> TASK REQUIREMENTS:
**a.** Name every speaker who appears as a heading in the debate excerpt.
**b.** Reproduce, without any change, the part of the debate excerpt that opens with the words containing "When the Commission's" and closes with "the petrol companies.".
**c.** Summarize the debate excerpt in three sentences.

> GIVEN TEXT:
I beg to move, That the Solus Petrol Order 1966 (S.I., 1966, No. 894), dated 19th July 1966, a copy of which was laid before this House on 25th July, be approved. I wish to ask the House to approve this Order and the Solus Petrol (Amendment) Order, both of which are in my right hon. Friend's name.

Mr. Speaker

The right hon. Gentleman must formally ask the House to approve only the first. If he wants to discuss the other Order with it, he may do so if the Opposition have no objection.

Mr. Michael Alison (Barkston Ash)

We have no objection.

Mr. Darling

That is convenient, Mr. Speaker, because I was going on to say that the second Order corrects a slight error in the first one. On page 5 of the first Order there are four words which ought not to appear.—"after the relevant date". The purpose of the second Order is to remove those words.

The Order is being made with some reluctance, because its purpose is to close a gap in a series of voluntary arrangements which have been made with the petrol companies to carry out the recommendations of the Monopolies Commission which inquired into the Solus sites agreement which the petrol companies have with retailers of petrol, with garages, and so on.

The Commission spent some considerable time examining these arrangements, and came to the conclusion that they were restrictive, that they were in a sense contrary to the public interest, and brought forward eight recommendations which it urged the Board of Trade to bring into operation. The Commission's Report has been available for some time. I am sure that all hon. Members have read it with a great deal of interest, and therefore I need not go through the recommendations in detail.

When the Commission's Report was published, my right hon. Friend the President of the Board of Trade said that he accepted in principle the Commission's recommendations, and then the Board of Trade had discussions with the petrol companies to see whether the Commission's recommendations could be put into operation through voluntary agreements, rather than that the Board of Trade should come along and ask for Orders to impose the recommendations on the petrol companies.

> EXTRACTED RECORDS:
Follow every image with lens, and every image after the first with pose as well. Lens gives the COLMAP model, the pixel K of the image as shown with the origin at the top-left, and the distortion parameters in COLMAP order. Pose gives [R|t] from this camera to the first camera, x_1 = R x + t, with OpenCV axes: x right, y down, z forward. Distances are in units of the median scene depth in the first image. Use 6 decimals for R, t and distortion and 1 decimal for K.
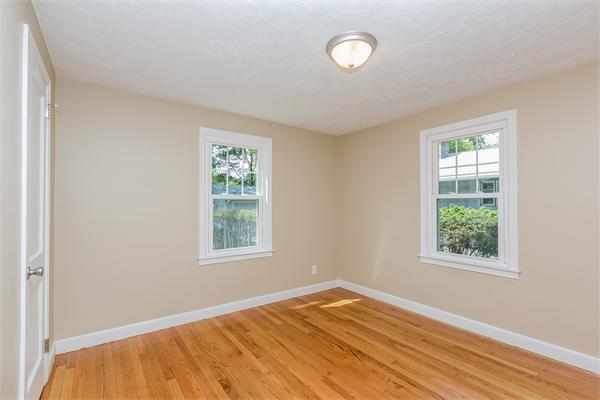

---

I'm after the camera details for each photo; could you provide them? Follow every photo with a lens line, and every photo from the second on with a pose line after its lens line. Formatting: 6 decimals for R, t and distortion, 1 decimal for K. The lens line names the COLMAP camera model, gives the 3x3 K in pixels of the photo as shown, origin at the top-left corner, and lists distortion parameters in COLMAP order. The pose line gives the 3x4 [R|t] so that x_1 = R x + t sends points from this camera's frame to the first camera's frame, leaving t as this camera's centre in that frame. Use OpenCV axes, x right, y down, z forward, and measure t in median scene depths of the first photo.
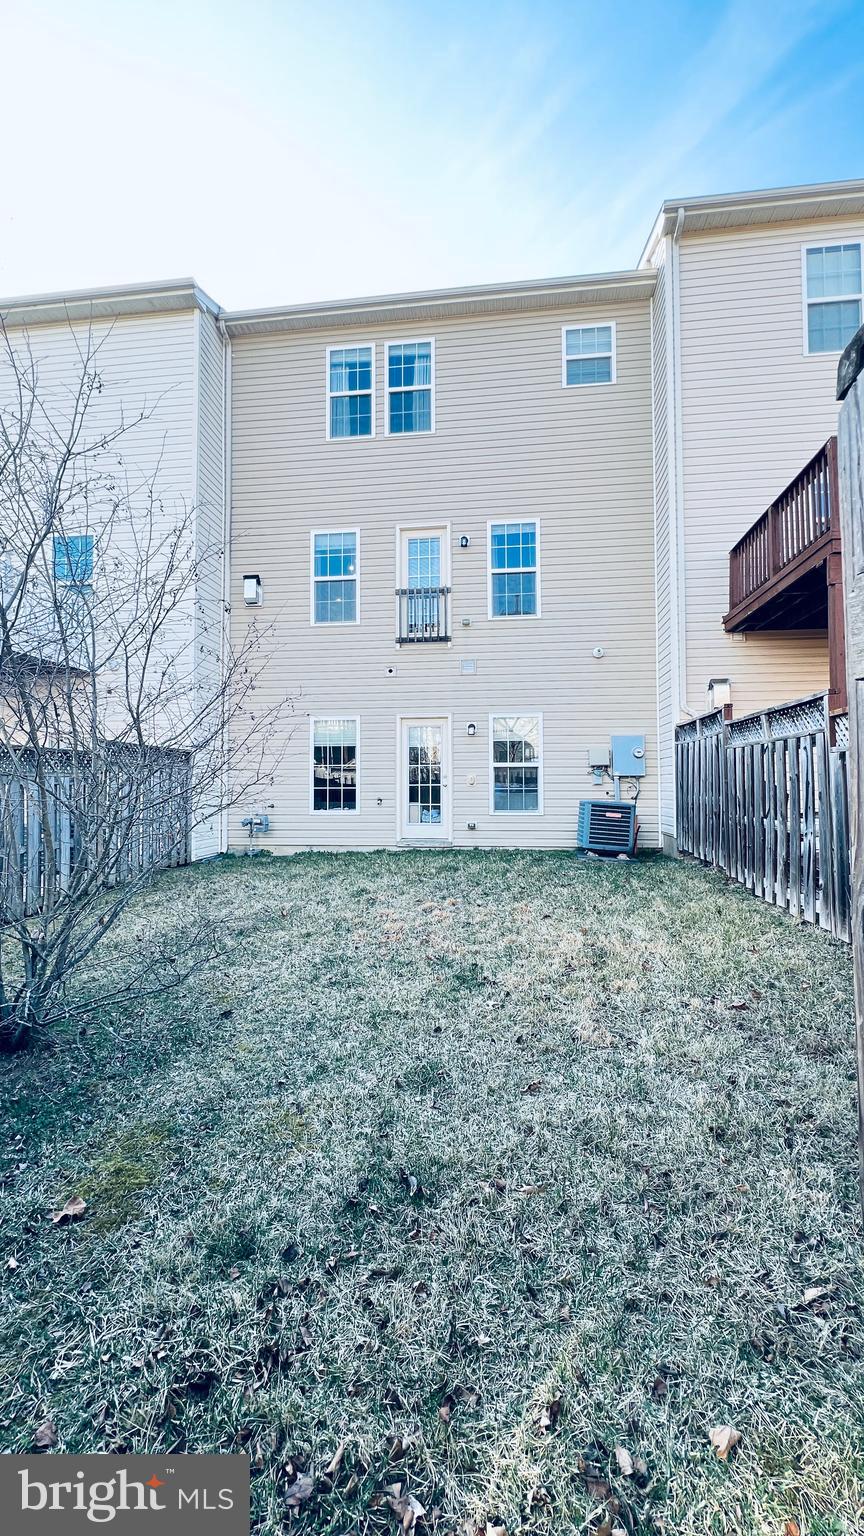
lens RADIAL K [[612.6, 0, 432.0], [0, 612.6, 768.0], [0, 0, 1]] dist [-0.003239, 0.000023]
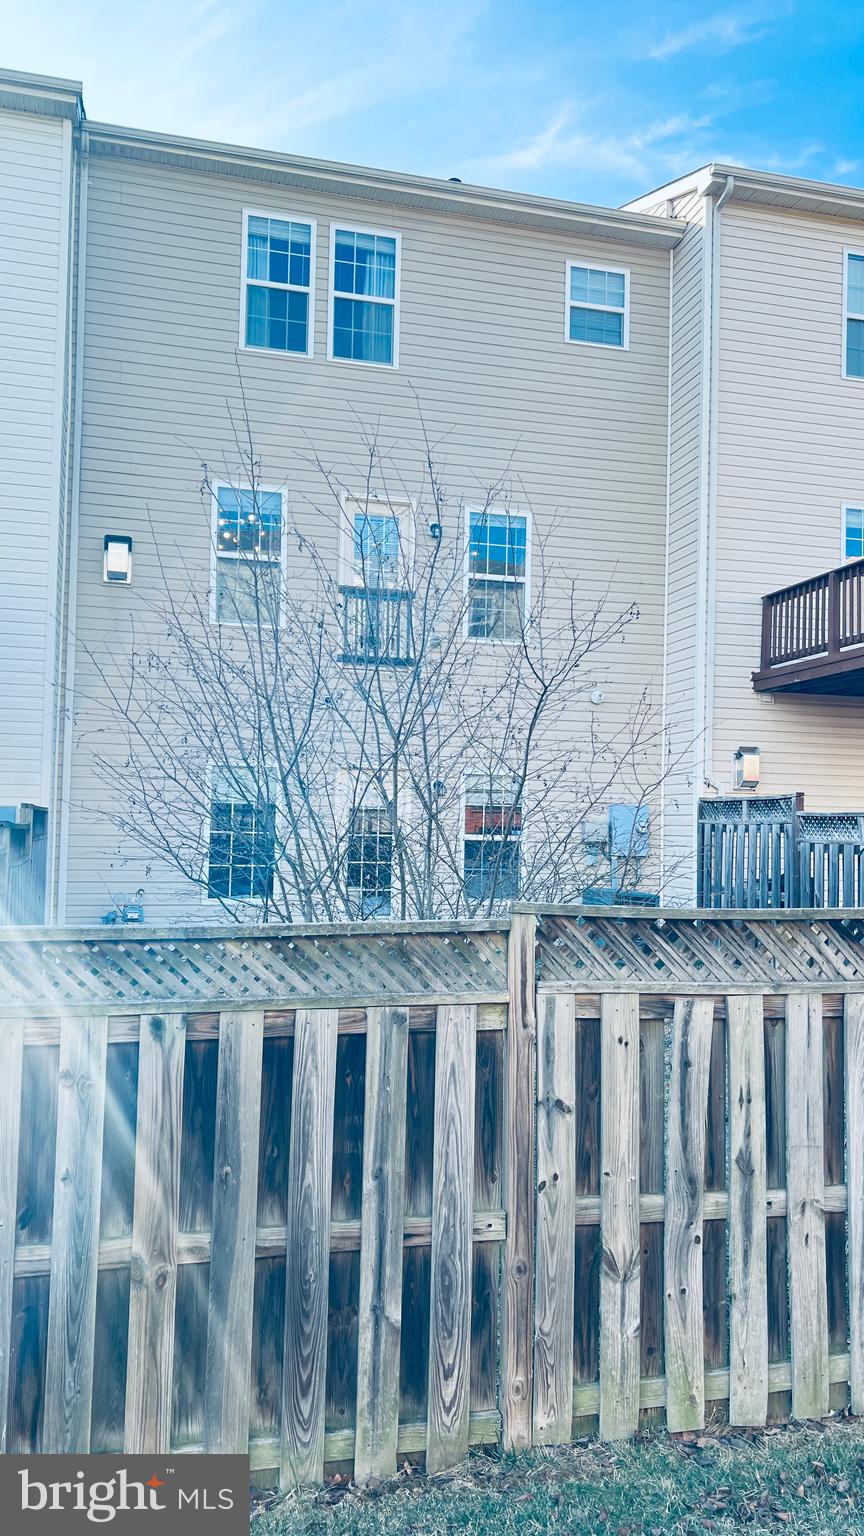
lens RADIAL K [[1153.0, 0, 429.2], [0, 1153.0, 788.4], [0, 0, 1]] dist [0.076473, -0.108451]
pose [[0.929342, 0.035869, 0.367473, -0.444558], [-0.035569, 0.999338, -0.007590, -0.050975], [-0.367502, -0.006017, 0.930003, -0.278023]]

> RESULTS OF THE TASKS:
**a.**
Mr. Speaker
Mr. Michael Alison (Barkston Ash)
Mr. Darling

**b.**
When the Commission's Report was published, my right hon. Friend the President of the Board of Trade said that he accepted in principle the Commission's recommendations, and then the Board of Trade had discussions with the petrol companies to see whether the Commission's recommendations could be put into operation through voluntary agreements, rather than that the Board of Trade should come along and ask for Orders to impose the recommendations on the petrol companies.

**c.** The Solus Petrol Order 1966 is moved for approval, and the Solus Petrol (Amendment) Order is discussed with it because the Opposition does not object; the second Order removes four words that ought not to appear in the first. The Order is made with some reluctance to close a gap in voluntary arrangements with the petrol companies that carry out the recommendations of the Monopolies Commission. The Commission found the Solus sites arrangements restrictive and in a sense contrary to the public interest, and after the President of the Board of Trade accepted its recommendations in principle, the Board of Trade discussed with the petrol companies whether they could be put into operation through voluntary agreements rather than imposed by Orders.